A plan to deliver a world class service for children and young people with cancer in Scotland has been launched.

Chief Medical Officer Dr Catherine Calderwood said it would help to deliver a “safe, sustainable world class national service for children and young people with cancer in Scotland”.

Published by the Managed Service Network for Children and Young People with Cancer, this is the second such plan for Scotland.

Its priorities for the next three years is making sure children get the “right diagnosis, right treatment, right team in the right place.”

This includes a focus on working nationally to provide a seamless service across health boards.

It also wants improved research opportunities, and to make sure that all children and young people have the chance to take part in appropriate cancer clinical trials.

The plan highlights the need for an enhanced cancer registry specifically for Children and Young People in Scotland to enable comparison with other countries.
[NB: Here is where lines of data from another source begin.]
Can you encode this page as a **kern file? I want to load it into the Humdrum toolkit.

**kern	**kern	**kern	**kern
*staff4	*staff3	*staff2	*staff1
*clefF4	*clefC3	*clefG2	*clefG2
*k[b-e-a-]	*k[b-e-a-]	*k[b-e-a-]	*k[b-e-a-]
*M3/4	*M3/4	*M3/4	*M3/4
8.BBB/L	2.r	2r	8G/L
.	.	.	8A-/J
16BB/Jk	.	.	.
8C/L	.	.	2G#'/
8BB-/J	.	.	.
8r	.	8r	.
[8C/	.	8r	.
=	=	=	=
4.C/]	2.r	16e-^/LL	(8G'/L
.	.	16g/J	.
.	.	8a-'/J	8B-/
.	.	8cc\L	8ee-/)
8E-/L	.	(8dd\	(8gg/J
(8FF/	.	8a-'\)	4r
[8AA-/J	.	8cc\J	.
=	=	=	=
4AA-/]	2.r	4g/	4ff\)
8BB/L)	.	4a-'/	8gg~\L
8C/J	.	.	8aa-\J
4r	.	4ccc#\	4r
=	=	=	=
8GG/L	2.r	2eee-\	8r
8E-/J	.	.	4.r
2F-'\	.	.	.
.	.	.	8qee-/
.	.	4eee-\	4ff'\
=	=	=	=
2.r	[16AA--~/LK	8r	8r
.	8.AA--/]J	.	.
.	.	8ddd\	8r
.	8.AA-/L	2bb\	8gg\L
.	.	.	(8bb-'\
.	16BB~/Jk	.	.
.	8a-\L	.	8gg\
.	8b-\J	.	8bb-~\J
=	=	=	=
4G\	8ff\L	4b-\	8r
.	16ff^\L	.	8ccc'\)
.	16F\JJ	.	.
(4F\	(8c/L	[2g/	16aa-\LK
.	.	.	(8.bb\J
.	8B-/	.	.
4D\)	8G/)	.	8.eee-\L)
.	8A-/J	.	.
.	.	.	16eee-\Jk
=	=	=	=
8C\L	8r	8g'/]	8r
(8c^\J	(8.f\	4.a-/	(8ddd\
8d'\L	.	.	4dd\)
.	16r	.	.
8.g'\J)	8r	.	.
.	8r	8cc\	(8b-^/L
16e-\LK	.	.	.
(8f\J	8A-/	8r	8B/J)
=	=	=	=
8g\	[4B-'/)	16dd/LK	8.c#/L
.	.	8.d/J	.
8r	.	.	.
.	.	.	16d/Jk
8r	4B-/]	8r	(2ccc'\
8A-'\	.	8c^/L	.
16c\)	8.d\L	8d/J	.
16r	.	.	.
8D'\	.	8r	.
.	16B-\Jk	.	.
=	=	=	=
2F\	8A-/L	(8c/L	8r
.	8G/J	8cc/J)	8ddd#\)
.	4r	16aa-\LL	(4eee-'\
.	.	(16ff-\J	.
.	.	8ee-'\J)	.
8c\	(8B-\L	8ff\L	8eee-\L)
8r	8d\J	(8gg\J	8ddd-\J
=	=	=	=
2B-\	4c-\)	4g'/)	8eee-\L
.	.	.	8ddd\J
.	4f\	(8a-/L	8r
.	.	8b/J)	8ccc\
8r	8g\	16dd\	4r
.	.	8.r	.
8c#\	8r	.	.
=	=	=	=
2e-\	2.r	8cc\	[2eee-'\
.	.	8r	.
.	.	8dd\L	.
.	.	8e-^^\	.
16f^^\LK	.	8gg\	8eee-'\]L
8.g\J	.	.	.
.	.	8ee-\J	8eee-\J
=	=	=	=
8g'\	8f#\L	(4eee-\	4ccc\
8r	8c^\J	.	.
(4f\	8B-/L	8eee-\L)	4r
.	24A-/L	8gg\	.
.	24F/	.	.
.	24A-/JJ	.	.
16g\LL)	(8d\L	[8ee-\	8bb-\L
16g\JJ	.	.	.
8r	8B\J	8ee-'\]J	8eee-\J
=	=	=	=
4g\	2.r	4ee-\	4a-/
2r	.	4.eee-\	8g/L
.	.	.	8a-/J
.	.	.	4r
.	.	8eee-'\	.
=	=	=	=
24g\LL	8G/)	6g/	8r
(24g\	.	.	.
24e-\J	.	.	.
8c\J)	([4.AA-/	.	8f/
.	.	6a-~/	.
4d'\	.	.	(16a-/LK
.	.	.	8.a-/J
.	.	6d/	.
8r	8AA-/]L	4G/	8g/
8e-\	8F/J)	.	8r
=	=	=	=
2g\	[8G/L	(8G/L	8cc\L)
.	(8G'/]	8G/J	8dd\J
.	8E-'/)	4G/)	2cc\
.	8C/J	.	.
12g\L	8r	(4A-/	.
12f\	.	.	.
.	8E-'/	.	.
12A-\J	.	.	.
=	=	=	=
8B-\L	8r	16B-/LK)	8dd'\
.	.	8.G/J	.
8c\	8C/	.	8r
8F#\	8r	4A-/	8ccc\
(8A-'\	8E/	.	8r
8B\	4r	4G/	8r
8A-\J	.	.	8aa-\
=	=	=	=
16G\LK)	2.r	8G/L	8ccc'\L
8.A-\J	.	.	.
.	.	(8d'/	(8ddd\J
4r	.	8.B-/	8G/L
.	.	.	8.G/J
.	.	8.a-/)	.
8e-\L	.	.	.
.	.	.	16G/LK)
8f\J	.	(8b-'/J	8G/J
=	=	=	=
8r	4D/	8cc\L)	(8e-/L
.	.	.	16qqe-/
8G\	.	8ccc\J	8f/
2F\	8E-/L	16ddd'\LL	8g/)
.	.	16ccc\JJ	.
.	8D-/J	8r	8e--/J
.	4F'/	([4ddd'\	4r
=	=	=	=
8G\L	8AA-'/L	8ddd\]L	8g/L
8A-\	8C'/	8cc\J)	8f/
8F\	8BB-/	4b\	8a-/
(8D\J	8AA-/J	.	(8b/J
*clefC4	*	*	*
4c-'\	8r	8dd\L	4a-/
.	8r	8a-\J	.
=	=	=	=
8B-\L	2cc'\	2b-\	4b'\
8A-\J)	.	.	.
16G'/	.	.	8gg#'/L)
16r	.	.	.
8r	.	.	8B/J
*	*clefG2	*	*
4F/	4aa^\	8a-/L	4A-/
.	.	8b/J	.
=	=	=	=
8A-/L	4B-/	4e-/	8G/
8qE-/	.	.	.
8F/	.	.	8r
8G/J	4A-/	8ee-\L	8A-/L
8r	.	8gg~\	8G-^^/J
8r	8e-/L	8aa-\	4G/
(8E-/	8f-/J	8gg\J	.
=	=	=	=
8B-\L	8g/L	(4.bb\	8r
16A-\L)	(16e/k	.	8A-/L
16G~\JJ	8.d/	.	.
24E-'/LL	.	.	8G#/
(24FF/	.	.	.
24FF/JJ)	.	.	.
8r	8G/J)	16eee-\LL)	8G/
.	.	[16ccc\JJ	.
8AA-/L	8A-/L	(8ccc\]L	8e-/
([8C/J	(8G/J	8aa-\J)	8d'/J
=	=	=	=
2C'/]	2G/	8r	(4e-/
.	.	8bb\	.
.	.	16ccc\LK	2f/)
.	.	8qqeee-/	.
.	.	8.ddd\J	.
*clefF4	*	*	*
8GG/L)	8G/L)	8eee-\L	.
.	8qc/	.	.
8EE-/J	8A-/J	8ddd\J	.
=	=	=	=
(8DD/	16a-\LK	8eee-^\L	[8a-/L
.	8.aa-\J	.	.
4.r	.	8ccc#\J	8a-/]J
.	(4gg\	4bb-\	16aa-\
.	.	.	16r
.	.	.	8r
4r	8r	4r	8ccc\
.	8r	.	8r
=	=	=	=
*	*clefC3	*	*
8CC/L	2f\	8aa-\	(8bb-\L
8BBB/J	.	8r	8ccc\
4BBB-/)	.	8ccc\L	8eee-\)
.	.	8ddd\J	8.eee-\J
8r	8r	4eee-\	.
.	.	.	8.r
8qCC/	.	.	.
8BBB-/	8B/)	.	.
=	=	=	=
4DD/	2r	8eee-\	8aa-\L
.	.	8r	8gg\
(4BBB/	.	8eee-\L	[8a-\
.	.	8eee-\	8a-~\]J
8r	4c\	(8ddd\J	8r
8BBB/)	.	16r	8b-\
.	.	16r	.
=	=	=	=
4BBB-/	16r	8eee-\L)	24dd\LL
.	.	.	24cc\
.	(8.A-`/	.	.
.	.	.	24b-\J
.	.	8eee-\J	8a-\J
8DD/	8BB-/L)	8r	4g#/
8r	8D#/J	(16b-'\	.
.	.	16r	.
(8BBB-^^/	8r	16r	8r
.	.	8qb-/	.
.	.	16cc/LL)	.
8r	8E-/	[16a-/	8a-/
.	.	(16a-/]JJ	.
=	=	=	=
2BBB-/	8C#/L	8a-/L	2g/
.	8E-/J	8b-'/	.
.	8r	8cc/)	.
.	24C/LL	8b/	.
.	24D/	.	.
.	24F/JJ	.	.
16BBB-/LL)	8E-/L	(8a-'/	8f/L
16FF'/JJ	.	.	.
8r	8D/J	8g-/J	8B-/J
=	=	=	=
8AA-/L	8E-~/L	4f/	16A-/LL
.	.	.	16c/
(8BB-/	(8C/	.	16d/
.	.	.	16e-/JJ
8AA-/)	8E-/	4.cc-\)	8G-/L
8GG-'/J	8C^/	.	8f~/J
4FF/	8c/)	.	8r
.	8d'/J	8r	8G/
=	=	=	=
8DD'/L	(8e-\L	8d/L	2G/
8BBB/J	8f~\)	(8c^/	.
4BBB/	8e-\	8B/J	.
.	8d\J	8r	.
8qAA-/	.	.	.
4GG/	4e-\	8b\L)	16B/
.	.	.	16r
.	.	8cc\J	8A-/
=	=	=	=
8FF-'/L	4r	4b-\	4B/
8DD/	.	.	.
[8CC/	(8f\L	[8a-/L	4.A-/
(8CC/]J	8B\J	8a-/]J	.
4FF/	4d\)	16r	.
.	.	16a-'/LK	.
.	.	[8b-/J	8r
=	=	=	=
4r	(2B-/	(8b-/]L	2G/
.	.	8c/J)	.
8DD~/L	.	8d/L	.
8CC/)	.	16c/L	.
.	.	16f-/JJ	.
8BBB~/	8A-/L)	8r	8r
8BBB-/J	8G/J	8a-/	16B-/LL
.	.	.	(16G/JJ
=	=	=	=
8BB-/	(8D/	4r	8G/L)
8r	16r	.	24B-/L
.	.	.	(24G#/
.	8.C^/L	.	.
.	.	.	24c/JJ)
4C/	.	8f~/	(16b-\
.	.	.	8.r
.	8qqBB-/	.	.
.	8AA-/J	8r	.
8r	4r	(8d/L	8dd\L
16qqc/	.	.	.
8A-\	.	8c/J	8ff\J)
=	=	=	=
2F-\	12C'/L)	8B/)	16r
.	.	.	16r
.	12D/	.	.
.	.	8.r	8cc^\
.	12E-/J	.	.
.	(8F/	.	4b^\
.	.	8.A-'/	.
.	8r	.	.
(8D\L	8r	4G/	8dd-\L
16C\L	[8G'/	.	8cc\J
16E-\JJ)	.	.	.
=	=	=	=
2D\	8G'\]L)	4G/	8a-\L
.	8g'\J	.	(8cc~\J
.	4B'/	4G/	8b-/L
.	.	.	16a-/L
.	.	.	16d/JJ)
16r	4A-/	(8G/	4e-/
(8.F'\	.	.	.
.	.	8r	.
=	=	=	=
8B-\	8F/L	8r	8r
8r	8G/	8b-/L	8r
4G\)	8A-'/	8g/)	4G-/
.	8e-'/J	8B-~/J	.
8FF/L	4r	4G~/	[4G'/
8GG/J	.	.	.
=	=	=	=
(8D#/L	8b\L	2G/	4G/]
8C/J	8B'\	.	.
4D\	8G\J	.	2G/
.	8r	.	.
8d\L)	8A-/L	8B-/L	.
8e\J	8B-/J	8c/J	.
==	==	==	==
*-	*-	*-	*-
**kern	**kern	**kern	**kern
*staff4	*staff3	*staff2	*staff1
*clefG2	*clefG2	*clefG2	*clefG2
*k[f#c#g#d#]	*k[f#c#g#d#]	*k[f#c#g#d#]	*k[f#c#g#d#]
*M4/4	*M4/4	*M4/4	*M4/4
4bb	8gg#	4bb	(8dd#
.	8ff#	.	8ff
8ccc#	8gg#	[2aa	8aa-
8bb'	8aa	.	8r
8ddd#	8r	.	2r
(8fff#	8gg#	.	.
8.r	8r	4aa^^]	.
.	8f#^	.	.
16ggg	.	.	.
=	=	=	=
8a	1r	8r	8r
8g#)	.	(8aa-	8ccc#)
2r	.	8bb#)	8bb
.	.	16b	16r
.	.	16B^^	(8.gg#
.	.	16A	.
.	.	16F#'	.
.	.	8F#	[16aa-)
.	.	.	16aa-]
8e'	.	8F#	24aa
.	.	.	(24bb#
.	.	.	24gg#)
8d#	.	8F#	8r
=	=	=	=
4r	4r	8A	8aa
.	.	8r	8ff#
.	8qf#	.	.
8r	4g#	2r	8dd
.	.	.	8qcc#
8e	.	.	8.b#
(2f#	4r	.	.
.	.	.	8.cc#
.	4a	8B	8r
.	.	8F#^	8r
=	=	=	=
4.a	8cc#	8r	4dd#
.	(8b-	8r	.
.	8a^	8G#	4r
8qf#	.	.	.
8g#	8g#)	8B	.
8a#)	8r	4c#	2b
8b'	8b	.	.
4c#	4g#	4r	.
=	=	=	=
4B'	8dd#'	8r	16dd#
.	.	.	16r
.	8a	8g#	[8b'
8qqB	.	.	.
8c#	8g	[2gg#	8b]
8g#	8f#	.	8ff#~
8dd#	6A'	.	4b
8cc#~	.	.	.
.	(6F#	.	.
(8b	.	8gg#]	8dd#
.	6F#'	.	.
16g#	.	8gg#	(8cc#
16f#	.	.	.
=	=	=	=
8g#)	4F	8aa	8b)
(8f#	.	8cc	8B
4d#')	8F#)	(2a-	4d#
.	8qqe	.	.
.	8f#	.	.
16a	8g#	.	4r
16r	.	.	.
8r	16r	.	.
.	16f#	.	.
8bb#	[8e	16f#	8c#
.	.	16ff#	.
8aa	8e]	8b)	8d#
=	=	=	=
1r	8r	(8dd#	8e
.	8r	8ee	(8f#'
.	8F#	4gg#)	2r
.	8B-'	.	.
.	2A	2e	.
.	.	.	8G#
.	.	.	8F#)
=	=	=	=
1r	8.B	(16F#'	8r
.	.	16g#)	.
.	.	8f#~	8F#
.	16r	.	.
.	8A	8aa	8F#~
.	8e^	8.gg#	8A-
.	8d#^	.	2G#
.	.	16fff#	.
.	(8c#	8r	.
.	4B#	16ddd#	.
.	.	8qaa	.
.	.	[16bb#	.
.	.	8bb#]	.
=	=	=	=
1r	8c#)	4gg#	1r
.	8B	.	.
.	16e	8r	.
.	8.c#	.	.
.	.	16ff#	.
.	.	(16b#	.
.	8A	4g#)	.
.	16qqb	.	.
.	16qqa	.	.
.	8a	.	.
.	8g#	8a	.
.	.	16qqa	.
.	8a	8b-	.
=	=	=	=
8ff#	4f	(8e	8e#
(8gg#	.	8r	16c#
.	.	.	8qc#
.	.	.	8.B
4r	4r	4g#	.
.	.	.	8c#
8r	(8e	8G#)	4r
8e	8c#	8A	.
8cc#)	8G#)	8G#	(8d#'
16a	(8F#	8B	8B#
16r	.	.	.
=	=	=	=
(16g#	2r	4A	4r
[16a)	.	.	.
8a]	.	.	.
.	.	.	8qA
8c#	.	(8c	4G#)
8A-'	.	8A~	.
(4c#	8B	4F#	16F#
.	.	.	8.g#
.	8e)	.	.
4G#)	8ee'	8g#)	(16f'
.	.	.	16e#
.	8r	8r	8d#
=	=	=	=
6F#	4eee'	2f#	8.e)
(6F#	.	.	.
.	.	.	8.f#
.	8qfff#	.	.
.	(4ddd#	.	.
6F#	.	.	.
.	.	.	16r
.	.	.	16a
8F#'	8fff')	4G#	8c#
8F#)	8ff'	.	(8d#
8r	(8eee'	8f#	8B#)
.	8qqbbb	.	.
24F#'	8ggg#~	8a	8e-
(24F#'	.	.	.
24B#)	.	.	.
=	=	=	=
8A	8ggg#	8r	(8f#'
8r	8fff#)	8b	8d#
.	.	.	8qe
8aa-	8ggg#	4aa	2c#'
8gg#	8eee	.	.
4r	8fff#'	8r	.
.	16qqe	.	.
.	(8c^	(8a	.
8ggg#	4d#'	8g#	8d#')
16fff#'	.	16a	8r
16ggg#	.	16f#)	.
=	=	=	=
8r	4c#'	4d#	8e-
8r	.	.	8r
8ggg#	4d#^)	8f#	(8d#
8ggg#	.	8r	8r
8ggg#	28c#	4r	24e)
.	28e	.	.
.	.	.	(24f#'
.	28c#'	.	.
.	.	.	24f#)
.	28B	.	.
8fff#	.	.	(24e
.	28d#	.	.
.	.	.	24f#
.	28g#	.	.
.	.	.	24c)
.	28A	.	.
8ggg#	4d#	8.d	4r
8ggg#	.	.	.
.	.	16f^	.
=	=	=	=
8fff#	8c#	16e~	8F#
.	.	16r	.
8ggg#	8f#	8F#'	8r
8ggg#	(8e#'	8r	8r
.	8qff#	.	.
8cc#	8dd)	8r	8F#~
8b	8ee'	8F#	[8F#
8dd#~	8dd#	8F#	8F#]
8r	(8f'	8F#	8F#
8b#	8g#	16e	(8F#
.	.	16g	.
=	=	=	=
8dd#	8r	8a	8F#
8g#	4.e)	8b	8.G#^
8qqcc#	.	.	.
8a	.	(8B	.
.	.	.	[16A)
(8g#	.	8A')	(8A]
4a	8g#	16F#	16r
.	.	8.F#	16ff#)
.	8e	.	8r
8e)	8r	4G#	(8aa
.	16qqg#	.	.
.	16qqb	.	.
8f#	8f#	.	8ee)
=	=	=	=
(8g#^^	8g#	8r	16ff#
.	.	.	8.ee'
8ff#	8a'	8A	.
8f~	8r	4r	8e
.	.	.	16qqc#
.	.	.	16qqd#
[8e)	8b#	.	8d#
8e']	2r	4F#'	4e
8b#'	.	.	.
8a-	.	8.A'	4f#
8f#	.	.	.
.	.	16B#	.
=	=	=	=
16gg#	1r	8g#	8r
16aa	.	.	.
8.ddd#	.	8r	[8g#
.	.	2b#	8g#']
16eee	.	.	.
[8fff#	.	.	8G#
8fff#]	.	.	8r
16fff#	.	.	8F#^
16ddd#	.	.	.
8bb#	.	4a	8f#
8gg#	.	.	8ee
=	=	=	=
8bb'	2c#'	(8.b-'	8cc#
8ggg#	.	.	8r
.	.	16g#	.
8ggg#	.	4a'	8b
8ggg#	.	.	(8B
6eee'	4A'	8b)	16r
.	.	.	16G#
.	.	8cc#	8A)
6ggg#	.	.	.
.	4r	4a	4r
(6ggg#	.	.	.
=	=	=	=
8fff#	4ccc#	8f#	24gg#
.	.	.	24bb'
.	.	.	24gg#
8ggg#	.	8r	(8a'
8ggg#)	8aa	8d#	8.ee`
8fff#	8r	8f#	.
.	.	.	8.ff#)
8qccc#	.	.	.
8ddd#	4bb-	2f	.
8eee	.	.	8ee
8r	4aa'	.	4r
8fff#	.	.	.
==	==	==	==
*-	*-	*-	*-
Another focus will be on managing care after cancer treatment and looking at care for teenagers and young adults (TYAs) with cancer.

Dr Calderwood said “Since 2011, MSN has made enormous progress, creating and fostering partnerships.

“The first plan enabled these partnerships to flourish and gave a shared understanding of the work needed to mould a single service.

“The time is now right to build on this early work and set out a new phase of activity for the next three years.”

Professor Hamish Wallace, national clinical director for MSN CYPC, said: “The objective is for all young patients with cancer to receive the right diagnosis, be treated with the right treatment, by the right team in the right place on their cancer journey and that they will always have the opportunity to participate in any national or international cancer clinical trial for which they are eligible.

“The most important driver for this is setting standards of care to achieve the very best clinical outcomes, whilst putting the needs of the patient and their loved ones at the centre.”